Amy switches into a little girl who needs approval. She is melting, hugging me over and over again and saying: “You’re so sweet. You’re so nice . . .” But her father lays down the law: “Amy, she is giving you a very expensive gift. But she is giving you one new dress, not two new dresses.”
Now she is dragging me to her villa next door to look at her dresses. Her worried father is following. So is my entourage, her entourage. In her bedroom she hugs me and then shows me two badly stained Hervé Léger dresses. Her father is beside himself. Even Amy realises how bad they look. She says: “I wore them a few times. But you can clean them, right?”
Mitch steps in: “No, Amy, she can’t . . .” Amy insists I should try another of her dresses.
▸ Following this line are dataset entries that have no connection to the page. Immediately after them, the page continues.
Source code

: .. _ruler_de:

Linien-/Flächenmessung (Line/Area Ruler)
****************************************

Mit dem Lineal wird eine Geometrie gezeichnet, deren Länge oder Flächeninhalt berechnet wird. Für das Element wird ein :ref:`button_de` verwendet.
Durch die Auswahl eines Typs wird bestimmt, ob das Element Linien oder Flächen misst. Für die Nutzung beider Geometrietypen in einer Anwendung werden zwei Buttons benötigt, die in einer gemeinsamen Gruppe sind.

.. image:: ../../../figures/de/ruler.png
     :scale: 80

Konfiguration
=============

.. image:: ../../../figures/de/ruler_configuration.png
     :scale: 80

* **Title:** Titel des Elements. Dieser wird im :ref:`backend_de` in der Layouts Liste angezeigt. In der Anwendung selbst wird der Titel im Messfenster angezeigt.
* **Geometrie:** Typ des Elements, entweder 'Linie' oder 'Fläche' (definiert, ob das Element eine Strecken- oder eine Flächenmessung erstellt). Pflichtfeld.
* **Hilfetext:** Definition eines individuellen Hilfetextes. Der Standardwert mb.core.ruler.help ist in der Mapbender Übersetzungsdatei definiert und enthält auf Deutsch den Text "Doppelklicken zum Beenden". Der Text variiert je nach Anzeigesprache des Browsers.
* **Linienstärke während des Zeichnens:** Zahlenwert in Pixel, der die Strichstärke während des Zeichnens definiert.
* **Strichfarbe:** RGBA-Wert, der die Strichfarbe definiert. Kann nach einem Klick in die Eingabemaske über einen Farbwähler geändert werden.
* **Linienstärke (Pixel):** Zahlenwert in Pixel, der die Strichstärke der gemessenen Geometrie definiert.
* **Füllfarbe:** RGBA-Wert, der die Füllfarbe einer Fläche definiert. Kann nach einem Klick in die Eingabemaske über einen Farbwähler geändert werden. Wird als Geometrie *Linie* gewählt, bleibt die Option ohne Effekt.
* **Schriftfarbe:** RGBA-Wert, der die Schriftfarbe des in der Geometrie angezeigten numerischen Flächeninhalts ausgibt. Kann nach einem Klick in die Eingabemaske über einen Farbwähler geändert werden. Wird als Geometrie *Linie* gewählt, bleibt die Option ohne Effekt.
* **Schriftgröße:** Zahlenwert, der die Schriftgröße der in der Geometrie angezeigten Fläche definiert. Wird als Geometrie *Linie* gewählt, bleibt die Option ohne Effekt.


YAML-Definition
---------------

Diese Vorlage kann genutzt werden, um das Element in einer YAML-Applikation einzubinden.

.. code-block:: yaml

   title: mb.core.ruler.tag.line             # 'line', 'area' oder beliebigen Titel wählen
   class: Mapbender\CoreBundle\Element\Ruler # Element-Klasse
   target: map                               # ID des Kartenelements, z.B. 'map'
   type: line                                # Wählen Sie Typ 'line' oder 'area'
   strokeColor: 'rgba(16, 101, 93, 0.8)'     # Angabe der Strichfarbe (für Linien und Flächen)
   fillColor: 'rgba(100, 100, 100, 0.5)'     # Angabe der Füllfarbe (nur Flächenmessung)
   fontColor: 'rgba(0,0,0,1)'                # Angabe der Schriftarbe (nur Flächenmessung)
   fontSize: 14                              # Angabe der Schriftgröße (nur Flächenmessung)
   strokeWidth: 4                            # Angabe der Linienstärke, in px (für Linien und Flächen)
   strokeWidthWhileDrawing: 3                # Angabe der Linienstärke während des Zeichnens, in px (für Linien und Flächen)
As my last shot of the evening, I make her promise to go on stage “and show everyone how big you are”. She throws her arms around me. “But I showed everyone how big I am five years ago,” she says, insecure. I disentangle myself, bale out and go to bed.
Tuesday, April 28
I’m about to leave the island. Amy shows up with her father to say goodbye. She is wearing cut-off jeans and a bikini top; the femme fatale of last night is once again a little girl. She hugs me again and again.
I notice at one point that she is sucking her thumb. Mitch jumps up and silently pulls it out of her mouth. My producer wishes her good luck for the concert.
“But I am big,” she says. “I don’t need luck.”